Some high-performing D.C. public school principals will be offered three-year appointments starting next school year, an effort to retain talented principals and respond to calls for more stability among city school leadership.
In all, 22 principals, or about one in five current principals, will be offered the longer appointment in exchange for an agreement that they will stay at their school for three years.
“We know it takes a considerable amount of time and hard work to get to know the school community — its students, families, staff and culture — and to improve academic performance,” D.C. Schools Chancellor Kaya Henderson said in a statement. “A three-year appointment shows that we trust and value their leadership and ability to nurture a strong school community.”
The city’s public school principals have long worked under one-year contracts, but they were far more likely to keep their jobs prior to 2007, when the School Reform Act triggered a series of changes. Many of those changes — first implemented during the tenure of former chancellor Michelle A. Rhee — were built around the concept of holding principals and teachers more accountable for student progress.
In recent years, it has not been uncommon for 20 percent to 25 percent of the school system’s principals to turn over.
Last summer, D.C. public schools announced 21 new principals for the school system’s 111 schools. By comparison, Montgomery County had 23 new principals this year in a system with 203 schools.
“This gives me some space to maybe be a little more daring and bold in my work,” said Atasha James, who will be starting her third year as principal at Leckie Elementary next year. James recently learned that she will get a three-year appointment.
She has ambitious goals for the next three years, as she begins to build up a middle school program in her elementary school near Bolling Air Force base. She plans to add a grade a year for the next three years. By the time her students finish eighth grade, she wants more than 90 percent to graduate with at least one high school credit.
D.C. public schools released names for three of the 22 principals that were given the three-year appointments: Mary Ann Stinson of Truesdell Education Campus, Carmen Shepherd at Thomson Elementary, and James at Leckie.

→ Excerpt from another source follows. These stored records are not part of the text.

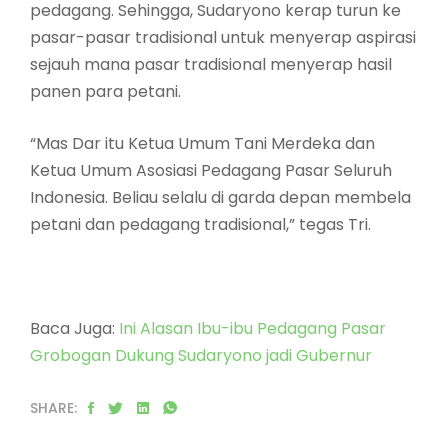
pedagang. Sehingga, Sudaryono kerap turun ke
pasar-pasar tradisional untuk menyerap aspirasi
sejauh mana pasar tradisional menyerap hasil
panen para petani.
“Mas Dar itu Ketua Umum Tani Merdeka dan
Ketua Umum Asosiasi Pedagang Pasar Seluruh
Indonesia. Beliau selalu di garda depan membela
petani dan pedagang tradisional,” tegas Tri.
Baca Juga:
Ini Alasan Ibu-ibu Pedagang Pasar
Grobogan Dukung Sudaryono jadi Gubernur
SHARE:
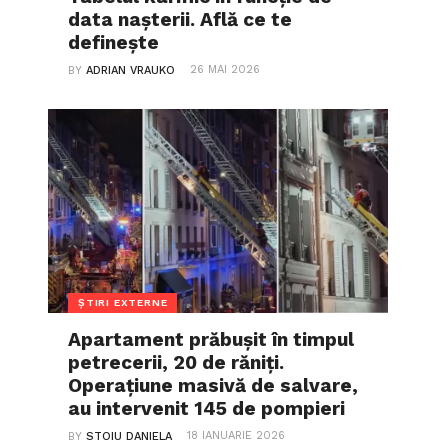
data nașterii. Află ce te
definește
26 MAI 2026
BY
ADRIAN VRAUKO
ȘTIRI EXTERNE
Apartament prăbușit în timpul
petrecerii, 20 de răniți.
Operațiune masivă de salvare,
au intervenit 145 de pompieri
18 IANUARIE 2026
BY
STOIU DANIELA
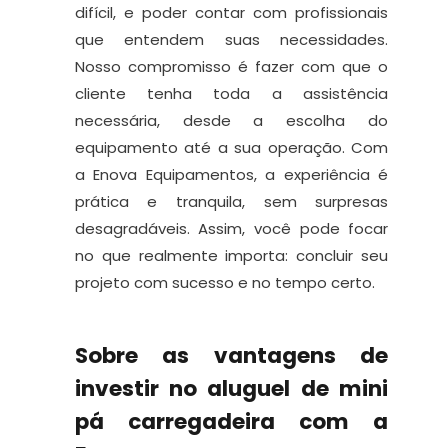
difícil, e poder contar com profissionais
que entendem suas necessidades.
Nosso compromisso é fazer com que o
cliente tenha toda a assistência
necessária, desde a escolha do
equipamento até a sua operação. Com
a Enova Equipamentos, a experiência é
prática e tranquila, sem surpresas
desagradáveis. Assim, você pode focar
no que realmente importa: concluir seu
projeto com sucesso e no tempo certo.
Sobre as vantagens de
investir no aluguel de mini
pá carregadeira com a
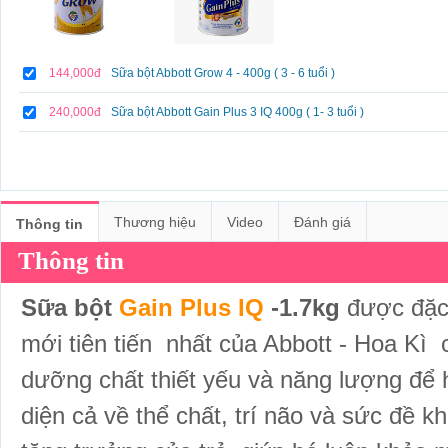
144,000đ
Sữa bột Abbott Grow 4 - 400g ( 3 - 6 tuổi )
240,000đ
Sữa bột Abbott Gain Plus 3 IQ 400g ( 1- 3 tuổi )
Thương hiệu
Video
Đánh giá
Thông tin
Thông tin
Sữa bột
Gain Plus IQ
-1.7kg
được đặ
mới tiên tiến nhất của Abbott - Hoa Ki
dưỡng chất thiết yếu và năng lượng để h
diện cả về thể chất, trí não và sức đề k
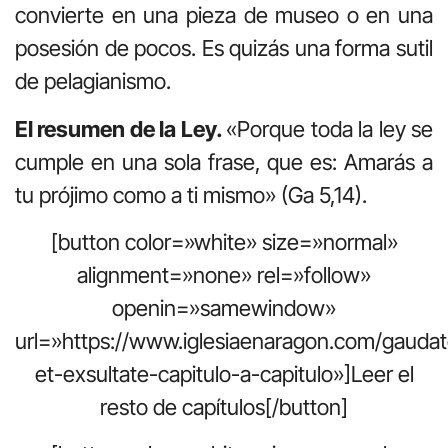
convierte en una pieza de museo o en una
posesión de pocos. Es quizás una forma sutil
de pelagianismo.
El resumen de la Ley.
«Porque toda la ley se
cumple en una sola frase, que es: Amarás a
tu prójimo como a ti mismo» (Ga 5,14).
[button color=»white» size=»normal»
alignment=»none» rel=»follow»
openin=»samewindow»
url=»https://www.iglesiaenaragon.com/gaudat
et-exsultate-capitulo-a-capitulo»]Leer el
resto de capítulos[/button]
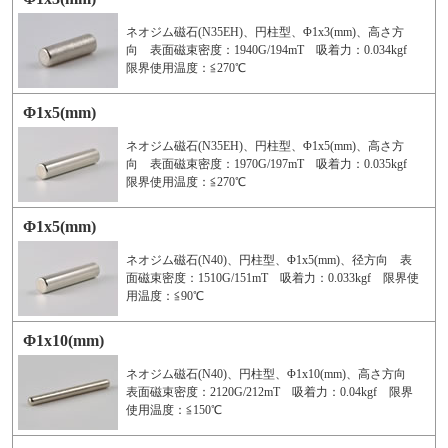
ネオジム磁石(N35EH)、円柱型、Φ1x3(mm)、高さ方
向 表面磁束密度：1940G/194mT 吸着力：0.034kgf
限界使用温度：≦270℃
Φ1x5(mm)
ネオジム磁石(N35EH)、円柱型、Φ1x5(mm)、高さ方
向 表面磁束密度：1970G/197mT 吸着力：0.035kgf
限界使用温度：≦270℃
Φ1x5(mm)
ネオジム磁石(N40)、円柱型、Φ1x5(mm)、径方向 表
面磁束密度：1510G/151mT 吸着力：0.033kgf 限界使
用温度：≦90℃
Φ1x10(mm)
ネオジム磁石(N40)、円柱型、Φ1x10(mm)、高さ方向
表面磁束密度：2120G/212mT 吸着力：0.04kgf 限界
使用温度：≦150℃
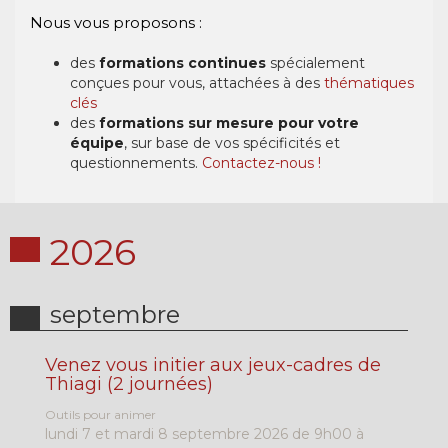
Nous vous proposons :
des
formations continues
spécialement
conçues pour vous, attachées à des
thématiques
clés
des
formations sur mesure pour votre
équipe
, sur base de vos spécificités et
questionnements.
Contactez-nous !
2026
septembre
Venez vous initier aux jeux-cadres de
Thiagi (2 journées)
Outils pour animer
lundi 7 et mardi 8 septembre 2026 de 9h00 à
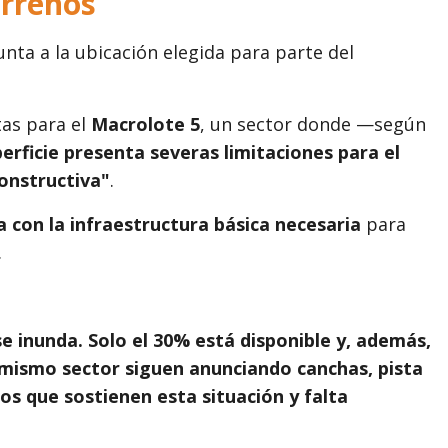
errenos
ta a la ubicación elegida para parte del
tas para el
Macrolote 5
, un sector donde —según
rficie presenta severas limitaciones para el
constructiva"
.
a con la infraestructura básica necesaria
para
.
se inunda. Solo el 30% está disponible y, además,
l mismo sector siguen anunciando canchas, pista
os que sostienen esta situación y falta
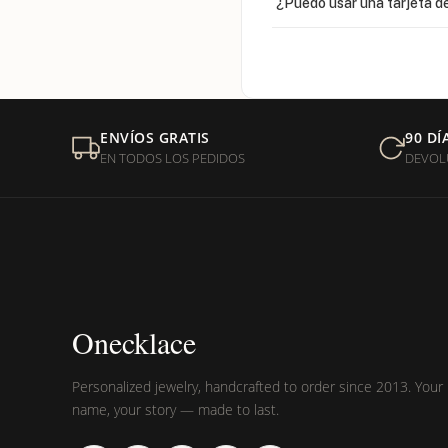
¿Puedo usar una tarjeta de
¿Venden cadenas separad
Mi orden fue devuelta por
ENVÍOS GRATIS
90 DÍ
EN TODOS LOS PEDIDOS
DEVOL
¿Sus productos son libres 
Onecklace
Personalized jewelry, handcrafted to order since 2013. Your
name, your story — made to last.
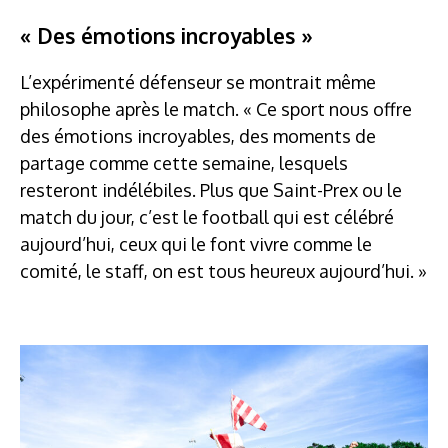
« Des émotions incroyables »
L’expérimenté défenseur se montrait même
philosophe après le match. « Ce sport nous offre
des émotions incroyables, des moments de
partage comme cette semaine, lesquels
resteront indélébiles. Plus que Saint-Prex ou le
match du jour, c’est le football qui est célébré
aujourd’hui, ceux qui le font vivre comme le
comité, le staff, on est tous heureux aujourd’hui. »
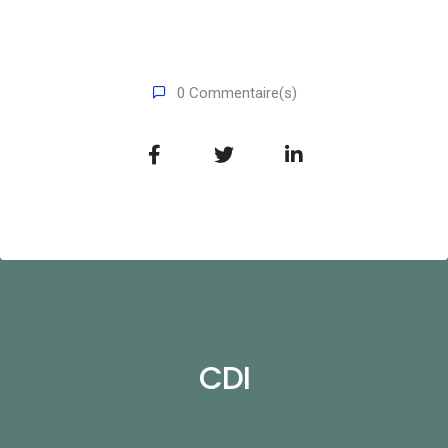
0 Commentaire(s)
CDI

Officials did not release the names or number of principals that they are not reappointing next year.
Terry Goings, an active alumnus of Coolidge High School, said he has been lobbying city officials to make a multi-year commitment to its principal, Richard Jackson, the fourth principal in as many years at the Ward 4 high school.
“We are losing good teachers, we are losing students, and we are losing faith from the community because nobody knows what is going on,” Goings said.
Aona Jefferson, president of the Council of School Officers, which represents principals, said that she is “pleased” that the school system is offering some longer-term contracts but that she is concerned that the way administrators will choose principals is too subjective.
The criteria for awarding multi-year contracts were developed with help from a School Leader IMPACT Task Force, which had participation from principals, assistant principals, instructional superintendents and members of the union.
Decisions are based on principal evaluations that were introduced in 2012-2013 and sort the school leaders into performance categories.
Half of a principal’s evaluation is tied to progress on school-wide achievement goals. The other half is based on a “leadership framework” that evaluates performance in various areas, including family engagement, instruction and operations.
To earn a three-year appointment, a principal must have been rated “effective” or higher for two years in a row or “highly effective” for one year, as well as have a score of 3.0 or higher in the leadership framework.
If a principal’s performance falls below the evaluation scores, the terms of the appointment would be reviewed but would not automatically lead to termination of the agreement, officials said. A longer-term appointment would not shield a principal from discipline or termination if they engage in misconduct.
The principal evaluations have been controversial in part because they have yielded low results for many District school leaders.
In the first year, the largest group received a “developing” rating, according to school system data. In 2012-2013, 61 principals were rated “developing,” 36 were rated “effective,” and 14 were rated “highly effective.” Nine principals were rated “ineffective,” which automatically leads to termination. Other principals also can be dismissed at the end of their contract for any reason.
The 2013-2014 school year was similar, with the largest number of principals rated in the “developing” category, which was renamed “minimally effective.” Seven principals were rated “ineffective.”